A fronte di ciò, si sono configurati diversi approcci psicologici e comportamentali, che hanno dato vita ad altrettanti fenomeni sociali e correnti di pensiero. Ne abbiamo parlato con lo psicologo Giuliano Caggiano, del Gruppo di Psicologia del Lavoro presso l’Ordine degli Psicologi del Lazio.
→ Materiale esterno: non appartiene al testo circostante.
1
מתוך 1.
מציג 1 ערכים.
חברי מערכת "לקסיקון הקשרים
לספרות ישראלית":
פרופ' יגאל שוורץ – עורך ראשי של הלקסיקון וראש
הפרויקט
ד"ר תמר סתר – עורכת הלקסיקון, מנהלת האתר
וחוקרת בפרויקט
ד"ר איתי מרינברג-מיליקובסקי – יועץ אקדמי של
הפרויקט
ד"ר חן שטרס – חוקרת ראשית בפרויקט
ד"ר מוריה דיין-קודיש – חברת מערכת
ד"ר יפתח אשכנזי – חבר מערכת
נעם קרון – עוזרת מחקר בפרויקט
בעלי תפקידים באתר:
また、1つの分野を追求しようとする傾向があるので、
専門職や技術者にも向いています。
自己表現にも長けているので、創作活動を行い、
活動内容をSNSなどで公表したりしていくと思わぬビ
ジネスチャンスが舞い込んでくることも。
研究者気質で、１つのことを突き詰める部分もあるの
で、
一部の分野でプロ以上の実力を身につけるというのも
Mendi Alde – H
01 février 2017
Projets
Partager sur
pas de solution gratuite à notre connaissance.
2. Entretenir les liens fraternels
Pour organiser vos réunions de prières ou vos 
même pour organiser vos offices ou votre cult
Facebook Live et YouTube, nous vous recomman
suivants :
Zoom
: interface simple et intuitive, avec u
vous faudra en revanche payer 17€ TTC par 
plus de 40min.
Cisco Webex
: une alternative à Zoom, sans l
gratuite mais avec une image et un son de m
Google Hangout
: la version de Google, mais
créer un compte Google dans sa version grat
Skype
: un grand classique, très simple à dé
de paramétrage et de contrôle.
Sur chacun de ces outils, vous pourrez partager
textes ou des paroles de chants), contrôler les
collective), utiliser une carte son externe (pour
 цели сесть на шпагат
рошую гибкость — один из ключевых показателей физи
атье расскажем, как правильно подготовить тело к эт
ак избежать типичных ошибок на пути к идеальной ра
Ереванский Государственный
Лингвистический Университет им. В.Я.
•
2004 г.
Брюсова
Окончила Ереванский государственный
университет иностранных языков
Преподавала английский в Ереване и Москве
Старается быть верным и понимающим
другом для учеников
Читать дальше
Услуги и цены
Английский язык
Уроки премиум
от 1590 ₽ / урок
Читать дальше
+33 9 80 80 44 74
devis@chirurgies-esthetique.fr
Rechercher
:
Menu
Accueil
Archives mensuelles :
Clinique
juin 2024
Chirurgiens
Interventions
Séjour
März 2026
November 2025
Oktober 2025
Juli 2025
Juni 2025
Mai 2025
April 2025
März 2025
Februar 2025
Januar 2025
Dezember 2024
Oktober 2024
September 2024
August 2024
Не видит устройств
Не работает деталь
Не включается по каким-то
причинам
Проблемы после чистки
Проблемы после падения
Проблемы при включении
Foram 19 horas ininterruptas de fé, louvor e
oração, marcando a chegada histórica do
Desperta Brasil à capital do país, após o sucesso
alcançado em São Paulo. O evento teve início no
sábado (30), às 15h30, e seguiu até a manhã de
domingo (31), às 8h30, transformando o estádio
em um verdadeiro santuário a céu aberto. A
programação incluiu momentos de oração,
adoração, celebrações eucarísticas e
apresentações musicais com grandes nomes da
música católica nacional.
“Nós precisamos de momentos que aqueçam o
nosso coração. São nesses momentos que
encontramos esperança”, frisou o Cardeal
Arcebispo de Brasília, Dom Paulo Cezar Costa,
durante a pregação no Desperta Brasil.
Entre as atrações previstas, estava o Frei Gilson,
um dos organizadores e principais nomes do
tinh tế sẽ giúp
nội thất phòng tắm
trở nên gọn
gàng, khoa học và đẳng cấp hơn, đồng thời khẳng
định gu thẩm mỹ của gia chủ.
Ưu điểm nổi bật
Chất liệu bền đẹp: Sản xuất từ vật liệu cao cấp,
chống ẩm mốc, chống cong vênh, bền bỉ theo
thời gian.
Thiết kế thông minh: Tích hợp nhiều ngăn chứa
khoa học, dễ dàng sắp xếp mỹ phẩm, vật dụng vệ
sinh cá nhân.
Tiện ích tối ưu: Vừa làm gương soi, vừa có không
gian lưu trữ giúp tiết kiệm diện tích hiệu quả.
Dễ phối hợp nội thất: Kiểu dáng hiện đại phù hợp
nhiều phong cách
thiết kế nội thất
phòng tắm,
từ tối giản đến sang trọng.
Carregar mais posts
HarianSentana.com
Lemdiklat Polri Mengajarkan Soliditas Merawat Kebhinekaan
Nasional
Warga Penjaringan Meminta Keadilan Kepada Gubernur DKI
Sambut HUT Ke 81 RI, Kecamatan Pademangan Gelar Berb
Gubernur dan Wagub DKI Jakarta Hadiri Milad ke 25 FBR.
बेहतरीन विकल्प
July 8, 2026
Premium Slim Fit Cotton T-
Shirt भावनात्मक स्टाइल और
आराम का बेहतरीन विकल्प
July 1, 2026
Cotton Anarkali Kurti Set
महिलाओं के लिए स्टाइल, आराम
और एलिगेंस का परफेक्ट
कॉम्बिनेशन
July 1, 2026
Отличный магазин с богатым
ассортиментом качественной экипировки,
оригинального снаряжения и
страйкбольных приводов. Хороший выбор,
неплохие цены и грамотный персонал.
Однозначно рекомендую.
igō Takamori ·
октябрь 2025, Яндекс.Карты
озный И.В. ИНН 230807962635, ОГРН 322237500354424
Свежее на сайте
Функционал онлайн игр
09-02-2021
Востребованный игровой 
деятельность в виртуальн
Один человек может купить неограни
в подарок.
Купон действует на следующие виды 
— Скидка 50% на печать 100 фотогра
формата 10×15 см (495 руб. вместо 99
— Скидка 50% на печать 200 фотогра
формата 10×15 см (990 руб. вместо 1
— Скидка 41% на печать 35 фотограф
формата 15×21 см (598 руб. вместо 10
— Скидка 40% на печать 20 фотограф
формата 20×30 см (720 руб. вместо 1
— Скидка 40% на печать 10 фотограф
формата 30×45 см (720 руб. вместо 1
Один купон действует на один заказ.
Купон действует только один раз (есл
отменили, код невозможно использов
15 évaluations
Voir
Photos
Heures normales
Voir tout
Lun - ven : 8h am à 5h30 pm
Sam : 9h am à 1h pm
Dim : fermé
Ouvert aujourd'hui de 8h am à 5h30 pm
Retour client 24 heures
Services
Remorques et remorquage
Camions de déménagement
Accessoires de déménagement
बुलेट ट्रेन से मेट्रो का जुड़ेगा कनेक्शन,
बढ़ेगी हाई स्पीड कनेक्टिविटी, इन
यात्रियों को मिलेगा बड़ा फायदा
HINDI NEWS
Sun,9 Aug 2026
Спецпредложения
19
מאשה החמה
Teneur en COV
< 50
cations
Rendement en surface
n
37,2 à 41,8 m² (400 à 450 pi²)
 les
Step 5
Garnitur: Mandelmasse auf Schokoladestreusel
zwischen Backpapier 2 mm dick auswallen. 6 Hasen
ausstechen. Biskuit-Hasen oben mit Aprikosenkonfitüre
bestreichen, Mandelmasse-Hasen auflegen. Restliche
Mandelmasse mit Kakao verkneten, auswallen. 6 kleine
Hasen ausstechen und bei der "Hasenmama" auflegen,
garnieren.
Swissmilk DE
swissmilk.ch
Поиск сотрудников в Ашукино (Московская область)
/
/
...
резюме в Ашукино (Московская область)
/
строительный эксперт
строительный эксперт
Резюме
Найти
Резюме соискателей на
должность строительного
«Di fronte a frustrazioni ed emozioni negative le persone, in genere, possono attivare 3 tipologie di reazioni/comportamenti: il primo è la rassegnazione, da cui scaturisce il fenomeno del quiet quitting, che porta le persone a fare il meno possibile, una sorta di ritiro silenzioso dalle attività/mansioni. Il secondo è il cambiamento, che ha dato luogo al fenomeno della great resignation, il vero e proprio “grande abbandono” del lavoro (In Italia nel 2022 si sono licenziate circa 2 milioni e 200.000 persone, nel 40% dei casi senza nessuna alternativa, un vero e proprio salto nel buio). Il terzo è l’accettazione/adattamento, che ritroviamo nei fenomeni del “job crafting” e del “quiet thriving”».
«Il quiet thriving (letteralmente prosperare silenziosamente) è una corrente che si sta affermando oltreoceano, e che probabilmente, col tempo, costituirà anche da noi l’evoluzione naturale delle precedenti due modalità del quiet quitting e della great resignation, connessa allo spirito di adattamento alle situazioni che fisiologicamente contraddistingue l’essere umano. Si tratta infatti di un modo nuovo per provare a “creare il lavoro con le proprie mani” (job crafting), modificando il modo di pensare la situazione/condizione lavorativa e, di conseguenza, intraprendendo azioni per sentirsi più coinvolti nel proprio lavoro e ritrovare, perché no, anche il piacere di lavorare. L’idea di base è che l’iniziativa individuale possa produrre, in un periodo circoscritto, cambiamenti apparentemente piccoli, ma decisivi per la qualità del lavoro svolto».
«Attraverso azioni che possono riguardare sia la dimensione individuale/introspettiva, sia la dimensione gruppale/relazionale. Nel primo caso avremo, ad esempio, la redazione di una lista di risultati e un aggiornamento costante degli obiettivi raggiunti, una impostazione temporale di obiettivi e priorità, lo stabilire dei limiti e degli orari da rispettare che lascino spazio alla vita privata, sostenere le proprie ragioni agendo in modo assertivo e stimolando il confronto costruttivo, trovare un aspetto del proprio lavoro da apprezzare e rivolgere l’attenzione principalmente sugli aspetti positivi, ma anche “creare” il proprio lavoro aumentando il tempo dedicato alle attività più stimolanti e contribuendo a creare iniziative che migliorino il clima aziendale, così come inserire pause divertenti durante il tempo di lavoro, prendersi, per esempio, anche solo 10 minuti per fare qualcosa di piacevole».
«In questo caso il quiet thriving passa per un miglioramento dei rapporti sociali, ad esempio scegliendo colleghi con cui avere spazi di interazione personale e non solo professionale, magari formando un gruppo di persone con le quali condividere le stesse idee, passioni, obiettivi. Da non sottovalutare la dimensione di contesto/ambientale apportando, ove possibile, modifiche al luogo di lavoro, ad esempio cambiando la disposizione degli arredi, dell’oggettistica, oppure, in generale, agli aspetti del layout dell’ufficio/luogo di lavoro in modo che sia più funzionale ai gusti e alle aspettative delle persone. Infine chiedere consiglio ad un esperto, soprattutto se si ha la percezione di sentirsi bloccati, per esempio, a psicologi e psicologi del lavoro che svolgono attività di coaching e counselling».
«Quelli elencati sono tutti comportamenti che un lavoratore/professionista può introdurre autonomamente nella propria quotidianità lavorativa (ovviamente nel rispetto delle specifiche mansioni, della natura del lavoro e delle aspettative e richieste del datore di lavoro e aziendali) per allineare il più possibile il lavoro con i propri bisogni, aspettative, motivazioni e passioni. In qualche modo, questa nuova forma di accettazione/adattamento al lavoro, anche se temporanea, potrebbe aiutare le persone a creare una nuova identità lavorativa ancorata al presente, attraverso un processo di personalizzazione del modo di lavorare e di profondo allineamento con le esigenze personali e professionali, con inevitabili benefici rispetto al proprio equilibrio psico-fisico».